Recomendar o mercado é recomendar não uma solução única
e simplista, mas sim um processo descentralizado que gera vários experimentos
concorrenciais, os quais então levam à descoberta das soluções que funcionam
melhor sob aquelas circunstâncias.
Recomendar o mercado é entender a genialidade
daquela importante constatação de James Buchanan,
que disse que "a
ordem é definida durante o processo de seu surgimento".
Esse processo é flexível e estimula a criatividade. Ele também nega a qualquer um o poder de
impor unilateralmente sua própria visão sobre todos.
Em suma, aconselhar que "deixem o mercado cuidar disso"
é uma maneira abreviada de dizer que "eu não tenho um plano simplista para
lidar com esse problema; com efeito, rejeito todos os planos simplistas. Somente uma instituição competitiva e
descentralizada, e que recebe contínuas informações de todos os indivíduos que
dela participam (ou seja, o mercado), pode ser confiável o bastante para
descobrir e implantar uma solução suficientemente detalhada para lidar com o
problema em questão".
Dito tudo isso, vale ressaltar que os mercados só
funcionam otimamente sob um arranjo em que a propriedade privada esteja
protegida, os contratos firmados sejam respeitados, a cultura empreendedora
seja forte, e o meio de troca utilizado (o dinheiro) não seja achincalhado. Se tais instituições estiverem ausentes,
dificilmente haverá um mercado para lidar com qualquer problema.
Mas se essas instituições estiverem presentes, então
os mercados revelar-se-ão espantosamente criativos e confiáveis. Recorrer ao mercado para lidar com problemas representa,
portanto, o caminho mais sábio.
Conclusão
Infelizmente, no entanto, a tolice frequentemente
triunfa sobre a sabedoria.

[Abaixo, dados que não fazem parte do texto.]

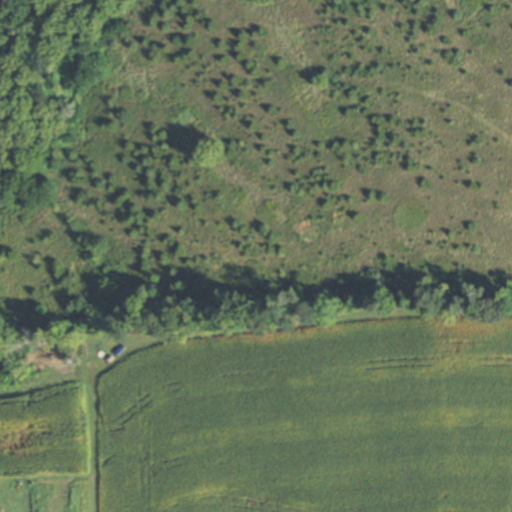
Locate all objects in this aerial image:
building: (48, 360)
crop: (285, 421)
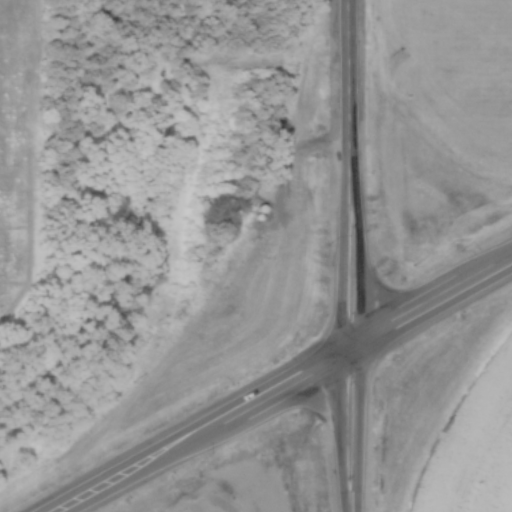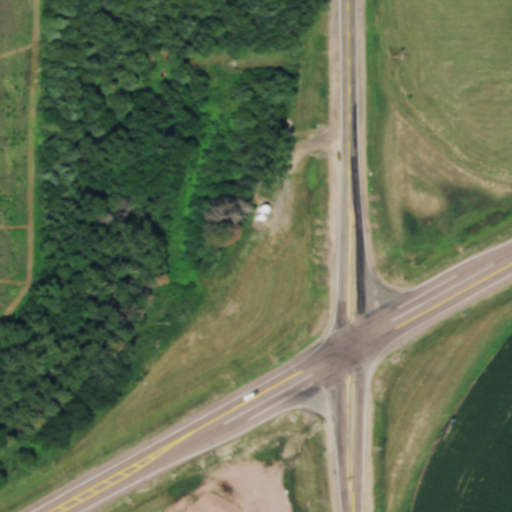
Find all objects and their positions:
road: (353, 93)
road: (349, 349)
road: (365, 349)
road: (286, 387)
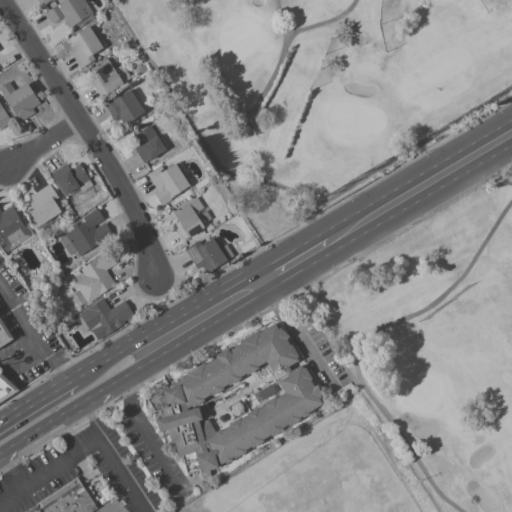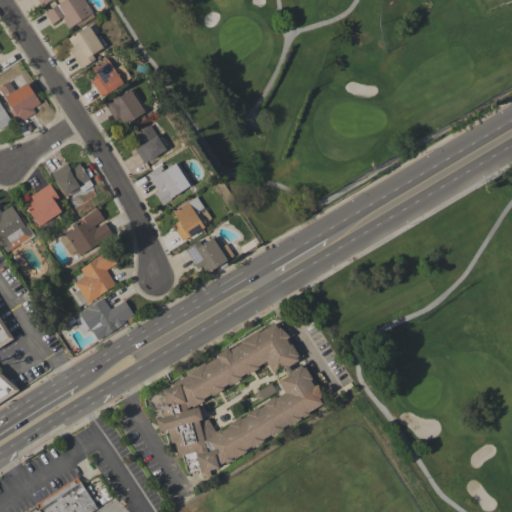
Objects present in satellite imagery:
building: (42, 1)
building: (42, 2)
building: (68, 12)
building: (70, 12)
road: (281, 16)
road: (325, 21)
building: (82, 45)
building: (84, 45)
road: (275, 75)
building: (108, 76)
building: (104, 77)
building: (19, 99)
building: (19, 99)
building: (125, 106)
building: (123, 107)
building: (3, 117)
building: (3, 118)
road: (84, 134)
building: (146, 143)
building: (148, 144)
road: (42, 146)
building: (68, 177)
building: (71, 178)
building: (167, 181)
building: (167, 181)
road: (282, 190)
road: (420, 190)
building: (41, 204)
building: (42, 204)
building: (189, 217)
building: (187, 218)
building: (11, 228)
building: (12, 228)
building: (86, 233)
building: (84, 234)
building: (208, 253)
building: (205, 255)
road: (296, 263)
building: (95, 276)
building: (94, 277)
road: (215, 311)
building: (103, 317)
building: (104, 317)
road: (303, 329)
parking lot: (24, 332)
road: (32, 333)
road: (370, 342)
road: (116, 351)
road: (28, 358)
building: (4, 364)
building: (5, 365)
road: (142, 371)
building: (340, 390)
building: (263, 392)
building: (236, 399)
building: (235, 400)
road: (36, 401)
road: (54, 427)
road: (147, 433)
road: (63, 461)
road: (130, 472)
parking lot: (50, 476)
park: (348, 477)
road: (11, 496)
building: (68, 499)
building: (66, 500)
parking lot: (116, 507)
building: (33, 510)
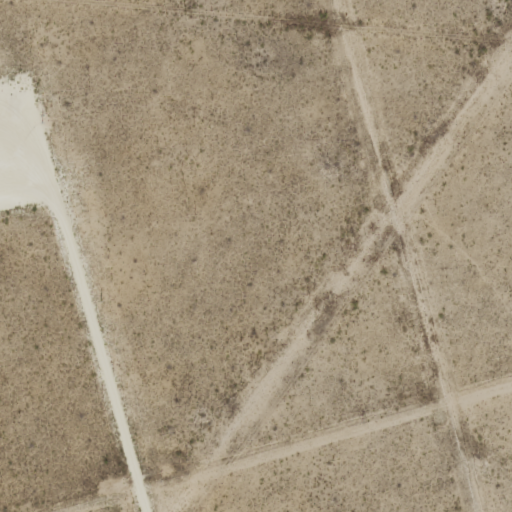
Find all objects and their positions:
road: (76, 299)
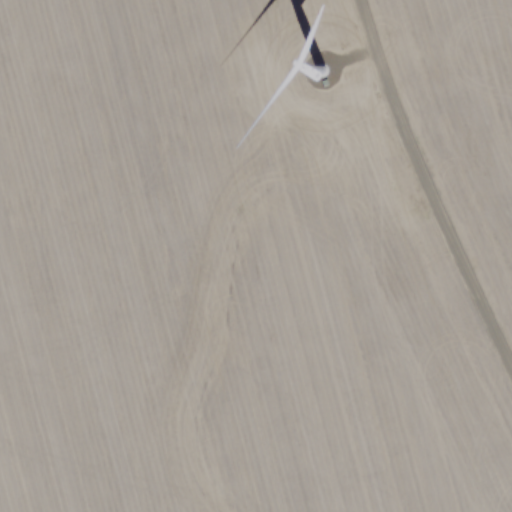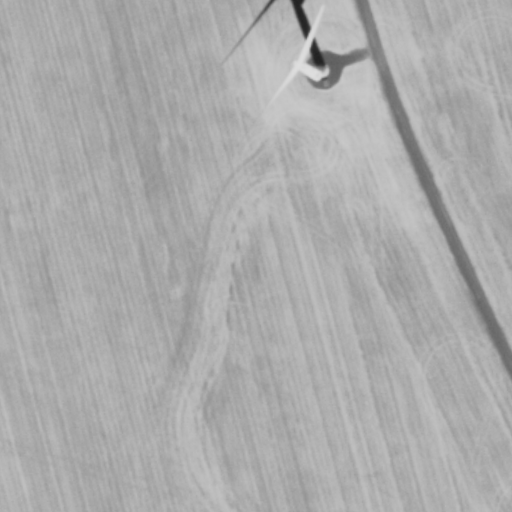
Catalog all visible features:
wind turbine: (309, 61)
road: (428, 184)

As pessoas
frequentemente pressupõem que grandes problemas sociais só podem ser resolvidos
por um grupo específico e pré-determinado de pessoas, as quais magicamente possuiriam
a chave para a solução.
Embora declarar que "deixem o governo cuidar disso"
possa parecer uma solução, tal atitude é meramente um sinal de uma fé simplista
e sem qualquer fundamento: uma fé de que as pessoas investidas de poder não irão
abusar deste poder; de que burocratas nomeados por políticos possuem respostas
melhores do que milhões de indivíduos interagindo voluntariamente em busca de soluções
próprias, colocando seus próprios recursos e sua própria reputação em jogo; de
que apenas aquelas "soluções" escritas em estatutos e regulamentações, e
implantadas por burocratas assalariados, representam soluções verdadeiras e factíveis.
Portanto, sim, mostrem-me um problema e eu
provavelmente responderei que "deixem o mercado cuidar disso". E irei responder dessa maneira porque não apenas
sei que meus parcos conhecimentos e esforços jamais estarão à altura do desafio
de solucionar problemas complexos, como também sei que nenhum político ou
burocrata entre nós tem o poder de saber a melhor solução para todo e qualquer
problema social.
Soluções para problemas sociais complexos requerem o
maior número possível de mentes criativas interagindo voluntariamente entre si
-- e isso é exatamente o que o mercado entrega.